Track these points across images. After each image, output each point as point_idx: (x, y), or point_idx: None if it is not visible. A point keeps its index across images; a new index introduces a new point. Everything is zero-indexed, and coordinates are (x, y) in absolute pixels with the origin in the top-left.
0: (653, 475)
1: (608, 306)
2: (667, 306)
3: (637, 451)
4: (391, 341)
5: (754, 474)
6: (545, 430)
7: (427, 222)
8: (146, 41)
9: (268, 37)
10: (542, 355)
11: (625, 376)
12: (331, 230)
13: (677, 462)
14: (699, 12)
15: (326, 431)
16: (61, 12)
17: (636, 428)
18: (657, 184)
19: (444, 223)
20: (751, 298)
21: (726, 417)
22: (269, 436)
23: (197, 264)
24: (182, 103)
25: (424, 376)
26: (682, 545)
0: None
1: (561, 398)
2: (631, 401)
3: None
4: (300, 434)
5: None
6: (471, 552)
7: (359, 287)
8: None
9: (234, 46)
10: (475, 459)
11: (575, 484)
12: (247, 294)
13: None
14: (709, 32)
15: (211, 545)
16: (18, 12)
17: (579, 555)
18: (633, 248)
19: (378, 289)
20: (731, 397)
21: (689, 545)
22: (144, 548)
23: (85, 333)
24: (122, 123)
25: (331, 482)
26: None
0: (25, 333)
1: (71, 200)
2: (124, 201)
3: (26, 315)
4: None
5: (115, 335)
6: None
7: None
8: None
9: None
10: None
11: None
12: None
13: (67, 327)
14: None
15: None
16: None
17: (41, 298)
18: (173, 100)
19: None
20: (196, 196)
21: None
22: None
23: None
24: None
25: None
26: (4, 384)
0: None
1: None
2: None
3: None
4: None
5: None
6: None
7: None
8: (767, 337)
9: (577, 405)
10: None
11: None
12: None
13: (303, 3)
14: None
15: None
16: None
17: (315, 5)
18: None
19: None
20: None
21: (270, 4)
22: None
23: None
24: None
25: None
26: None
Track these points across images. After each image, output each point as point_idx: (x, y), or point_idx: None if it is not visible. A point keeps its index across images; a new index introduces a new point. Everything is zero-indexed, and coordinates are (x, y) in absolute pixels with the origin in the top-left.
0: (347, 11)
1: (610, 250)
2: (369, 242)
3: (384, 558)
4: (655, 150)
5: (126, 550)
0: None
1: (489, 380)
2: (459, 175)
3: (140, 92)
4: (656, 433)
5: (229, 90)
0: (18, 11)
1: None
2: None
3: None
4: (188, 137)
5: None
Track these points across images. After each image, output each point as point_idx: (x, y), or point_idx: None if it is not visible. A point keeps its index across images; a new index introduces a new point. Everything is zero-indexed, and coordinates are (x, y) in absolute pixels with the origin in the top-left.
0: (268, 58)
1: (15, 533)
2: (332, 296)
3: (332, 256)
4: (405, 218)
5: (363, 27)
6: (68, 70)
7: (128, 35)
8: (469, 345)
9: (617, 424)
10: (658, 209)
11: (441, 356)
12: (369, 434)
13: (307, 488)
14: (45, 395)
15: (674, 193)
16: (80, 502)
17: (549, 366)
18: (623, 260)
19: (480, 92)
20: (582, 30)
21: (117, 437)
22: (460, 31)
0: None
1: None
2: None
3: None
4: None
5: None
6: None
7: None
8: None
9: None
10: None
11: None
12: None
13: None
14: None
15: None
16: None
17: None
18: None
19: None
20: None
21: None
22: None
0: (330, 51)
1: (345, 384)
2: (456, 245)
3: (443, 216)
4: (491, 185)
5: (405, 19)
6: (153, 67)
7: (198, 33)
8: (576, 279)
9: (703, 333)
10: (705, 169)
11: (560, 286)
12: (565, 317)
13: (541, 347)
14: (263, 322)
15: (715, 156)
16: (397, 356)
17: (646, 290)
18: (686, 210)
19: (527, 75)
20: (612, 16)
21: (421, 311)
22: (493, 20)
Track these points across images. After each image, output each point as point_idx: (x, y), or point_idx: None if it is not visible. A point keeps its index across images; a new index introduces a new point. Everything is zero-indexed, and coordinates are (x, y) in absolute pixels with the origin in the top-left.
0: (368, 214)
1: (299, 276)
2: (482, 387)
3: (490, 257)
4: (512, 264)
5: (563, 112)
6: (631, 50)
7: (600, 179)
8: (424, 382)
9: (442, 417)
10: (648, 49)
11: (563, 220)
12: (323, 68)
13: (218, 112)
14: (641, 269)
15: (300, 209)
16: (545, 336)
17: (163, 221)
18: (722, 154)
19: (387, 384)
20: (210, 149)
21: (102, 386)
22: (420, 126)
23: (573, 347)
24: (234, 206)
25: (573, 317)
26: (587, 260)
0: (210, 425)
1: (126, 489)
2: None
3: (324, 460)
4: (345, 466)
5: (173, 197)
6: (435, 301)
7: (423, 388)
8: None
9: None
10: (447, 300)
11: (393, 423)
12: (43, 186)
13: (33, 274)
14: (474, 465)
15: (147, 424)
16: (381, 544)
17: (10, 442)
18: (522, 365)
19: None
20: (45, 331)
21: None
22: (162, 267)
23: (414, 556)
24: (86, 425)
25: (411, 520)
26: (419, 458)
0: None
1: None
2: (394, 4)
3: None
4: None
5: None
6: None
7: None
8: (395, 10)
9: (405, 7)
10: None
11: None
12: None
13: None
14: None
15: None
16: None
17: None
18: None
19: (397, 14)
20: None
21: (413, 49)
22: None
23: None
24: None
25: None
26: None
_ _ _ _
## [The problem]
Render the rows, starting at their first line and ending after the line that contains "20: (751, 298)", as a Markdown table with the columns No. and Text. Number each line and leave out blank lines.

## [Final result]
| No. | Text |
|---|---|
| 1 | Track these points across images. After each image, output each point as point_idx: (x, y), or point_idx: None if it is not visible. A point keeps its index across images; a new index introduces a new point. Everything is zero-indexed, and coordinates are (x, y) in absolute pixels with the origin in the top-left. |
| 2 | 0: (653, 475) |
| 3 | 1: (608, 306) |
| 4 | 2: (667, 306) |
| 5 | 3: (637, 451) |
| 6 | 4: (391, 341) |
| 7 | 5: (754, 474) |
| 8 | 6: (545, 430) |
| 9 | 7: (427, 222) |
| 10 | 8: (146, 41) |
| 11 | 9: (268, 37) |
| 12 | 10: (542, 355) |
| 13 | 11: (625, 376) |
| 14 | 12: (331, 230) |
| 15 | 13: (677, 462) |
| 16 | 14: (699, 12) |
| 17 | 15: (326, 431) |
| 18 | 16: (61, 12) |
| 19 | 17: (636, 428) |
| 20 | 18: (657, 184) |
| 21 | 19: (444, 223) |
| 22 | 20: (751, 298) |